Audre Lorde's 1979 essay, 'The Master's Tools Will Never Dismantle the Master's House' talks about the redemptive nature of women's need to nurture

Rosalyn D'melloLast week I had to contend with seeing one of my feminist godmothers in a hospital bed in a state of utmost fragility. She's a single woman who had the audacity to live life on her own terms, always, and if today there exists in me any trace of fierceness and a preternatural discomfort with misogynist bullshit, it is the result of her imprint. When I left her I was convinced that there is only one thing that matters most in life--our capacity for nurturance. The feminist sisterhood is meaningless if it cannot accommodate within it the space for fostering ecologies of solidarity based on the caretaker's touch.

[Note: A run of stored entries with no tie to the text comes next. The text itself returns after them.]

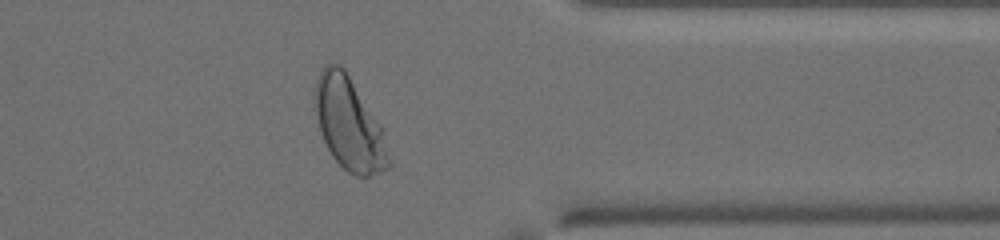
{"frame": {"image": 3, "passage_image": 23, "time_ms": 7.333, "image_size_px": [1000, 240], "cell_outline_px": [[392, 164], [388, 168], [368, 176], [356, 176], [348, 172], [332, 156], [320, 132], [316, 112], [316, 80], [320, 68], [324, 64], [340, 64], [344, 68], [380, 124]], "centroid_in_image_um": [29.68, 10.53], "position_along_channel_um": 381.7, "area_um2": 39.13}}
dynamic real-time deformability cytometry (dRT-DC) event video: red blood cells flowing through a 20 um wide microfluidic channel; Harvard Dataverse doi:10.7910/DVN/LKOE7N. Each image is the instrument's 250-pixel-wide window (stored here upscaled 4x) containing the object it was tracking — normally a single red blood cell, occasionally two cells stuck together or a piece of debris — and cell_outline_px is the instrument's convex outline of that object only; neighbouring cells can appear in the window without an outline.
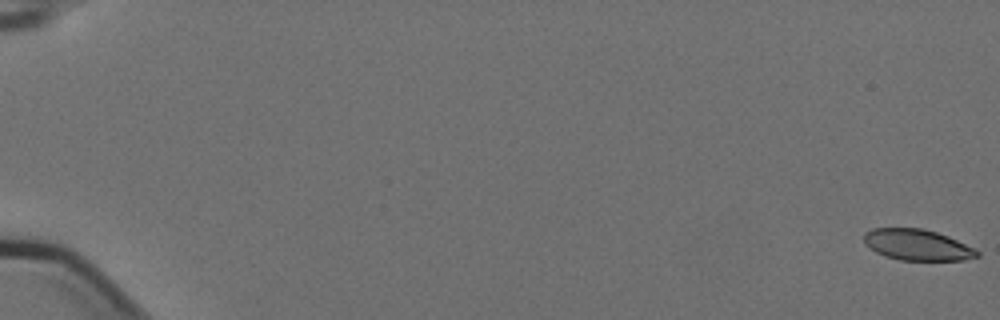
{"species": "Egyptian fruit bat (a non-hibernating species)", "species_latin": "Rousettus aegyptiacus", "temperature_condition": "cold", "stored_images_in_passage": 7, "camera_frame_rate_fps": 3000, "um_per_image_px": 0.085, "animal": {"sex": "female"}, "frame": {"image": 1, "passage_image": 1, "time_ms": 0.0, "image_size_px": [1000, 320], "cell_outline_px": [[980, 256], [964, 260], [900, 260], [884, 256], [876, 252], [864, 244], [864, 232], [872, 228], [920, 228], [936, 232], [948, 236], [980, 252]], "centroid_in_image_um": [77.93, 20.81], "position_along_channel_um": 7.1, "area_um2": 20.4}}
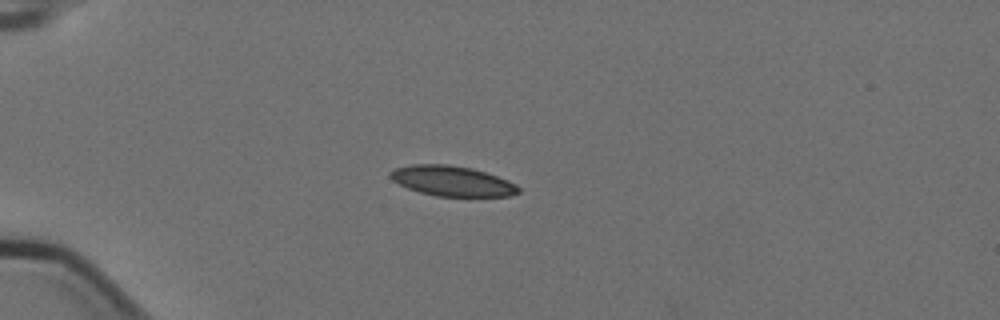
{"frame": {"image": 2, "passage_image": 5, "time_ms": 1.333, "image_size_px": [1000, 320], "cell_outline_px": [[520, 192], [512, 196], [436, 196], [420, 192], [408, 188], [392, 180], [388, 176], [388, 172], [396, 168], [412, 164], [448, 164], [472, 168], [508, 180], [516, 184], [520, 188]], "centroid_in_image_um": [38.42, 15.38], "position_along_channel_um": 46.6, "area_um2": 22.54}}
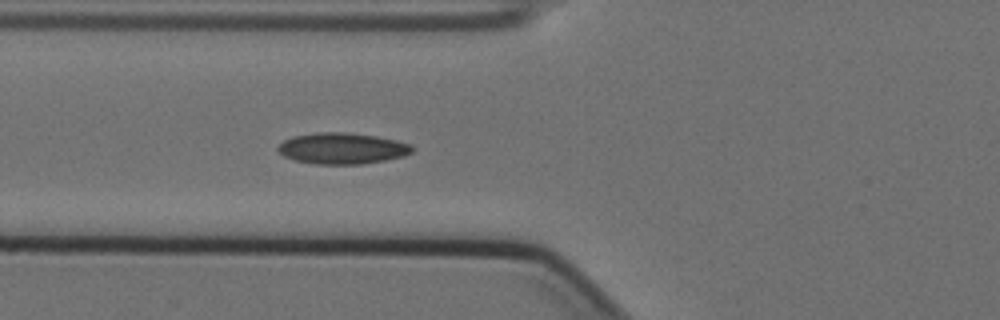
{"frame": {"image": 3, "passage_image": 7, "time_ms": 2.0, "image_size_px": [1000, 320], "cell_outline_px": [[412, 152], [404, 156], [384, 160], [360, 164], [316, 164], [296, 160], [284, 156], [276, 148], [284, 140], [292, 136], [316, 132], [344, 132], [376, 136], [396, 140], [412, 144]], "centroid_in_image_um": [29.08, 12.6], "position_along_channel_um": 96.7, "area_um2": 24.28}}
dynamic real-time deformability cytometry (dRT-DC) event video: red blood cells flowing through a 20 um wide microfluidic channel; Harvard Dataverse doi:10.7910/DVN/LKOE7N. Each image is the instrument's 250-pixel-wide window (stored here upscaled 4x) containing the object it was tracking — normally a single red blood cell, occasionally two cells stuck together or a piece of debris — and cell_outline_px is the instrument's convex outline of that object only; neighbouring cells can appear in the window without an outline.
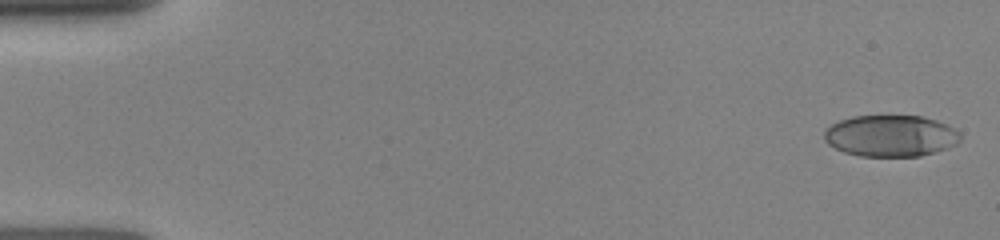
{"species": "human", "species_latin": "Homo sapiens", "temperature_condition": "room temperature", "stored_images_in_passage": 49, "camera_frame_rate_fps": 3000, "um_per_image_px": 0.085, "donor": {"sex": "female"}, "frame": {"image": 1, "passage_image": 1, "time_ms": 0.0, "image_size_px": [1000, 240], "cell_outline_px": [[960, 140], [956, 144], [948, 148], [920, 156], [860, 156], [844, 152], [828, 144], [824, 140], [824, 132], [832, 124], [840, 120], [852, 116], [920, 116], [936, 120], [948, 124], [960, 132]], "centroid_in_image_um": [75.72, 11.54], "position_along_channel_um": 9.3, "area_um2": 32.95}}
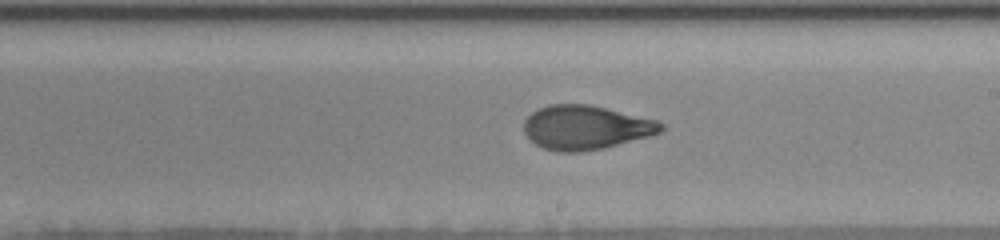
{"frame": {"image": 2, "passage_image": 29, "time_ms": 9.0, "image_size_px": [1000, 240], "cell_outline_px": [[664, 128], [660, 132], [652, 136], [604, 148], [580, 152], [560, 152], [544, 148], [536, 144], [524, 132], [524, 120], [532, 112], [548, 104], [588, 104], [656, 120], [664, 124]], "centroid_in_image_um": [49.8, 10.84], "position_along_channel_um": 239.2, "area_um2": 35.14}}
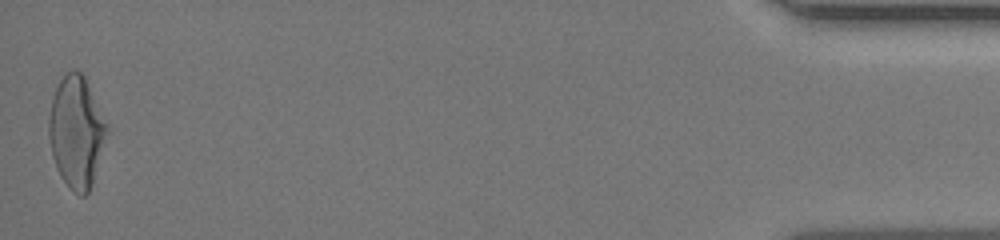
{"frame": {"image": 3, "passage_image": 49, "time_ms": 15.667, "image_size_px": [1000, 240], "cell_outline_px": [[108, 132], [88, 192], [84, 196], [80, 196], [60, 176], [56, 168], [52, 156], [48, 136], [48, 120], [52, 100], [56, 88], [60, 80], [68, 72], [76, 68], [84, 76], [108, 128]], "centroid_in_image_um": [6.46, 11.19], "position_along_channel_um": 428.7, "area_um2": 36.82}}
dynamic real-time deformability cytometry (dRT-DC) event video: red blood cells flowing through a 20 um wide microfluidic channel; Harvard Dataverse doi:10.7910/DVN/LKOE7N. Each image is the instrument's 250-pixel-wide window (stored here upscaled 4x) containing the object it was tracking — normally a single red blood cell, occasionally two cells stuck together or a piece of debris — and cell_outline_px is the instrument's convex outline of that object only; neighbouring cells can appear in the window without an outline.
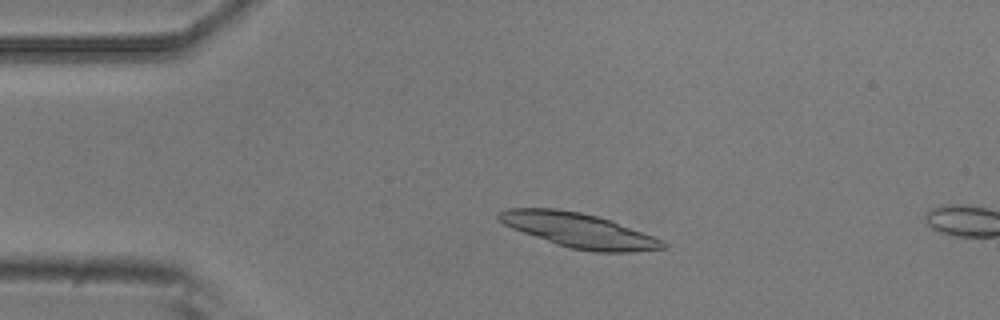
{"species": "common noctule bat (a hibernating species)", "species_latin": "Nyctalus noctula", "temperature_condition": "room temperature", "stored_images_in_passage": 4, "camera_frame_rate_fps": 3000, "um_per_image_px": 0.085, "animal": {"sex": "male", "body_mass_g": 20.5, "forearm_length_mm": 52.5}, "frame": {"image": 1, "passage_image": 3, "time_ms": 0.667, "image_size_px": [1000, 320], "cell_outline_px": [[668, 248], [632, 252], [592, 252], [568, 248], [556, 244], [512, 228], [504, 224], [496, 216], [496, 212], [508, 208], [556, 208], [580, 212], [612, 220], [664, 240], [668, 244]], "centroid_in_image_um": [49.24, 19.58], "position_along_channel_um": 35.8, "area_um2": 33.23}}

The evening I returned to Delhi, over drinks and dinner, I found myself in the midst of a heated argument with a male friend over the subject of vulnerability. He contended it was a sign of weakness and therefore had decided to make no room for it in his life. Like me, two feminist friends at the table felt the opposite. We posited that vulnerability had in fact become for us a survival strategy. I've written before about my decision to embrace vulnerability, but I'd also reflected separately about my own obvious issues with acknowledging when I need help, then mustering the courage to ask for it. My cisgender male friend and I had two different semantic considerations of the term. He understood vulnerability as a condition of fragility that easily exposes one to being attacked, whereas I perceived it as a state of being in which one is predisposed towards trusting others instead of functioning from a position of defensiveness. Both strategies were the consequence of forms of conditioning. He had been betrayed many times before in moments when he had allowed himself to be vulnerable. I had, too, but had decided some time ago that I wouldn't allow my behaviour to governed by my wounds. I had chosen to trust the world not because it hadn't failed me repeatedly, but in spite of that fact. To me, there is wisdom to be found in not allowing oneself to be defeated by the world's cruelty; to place one's faith in radical optimism.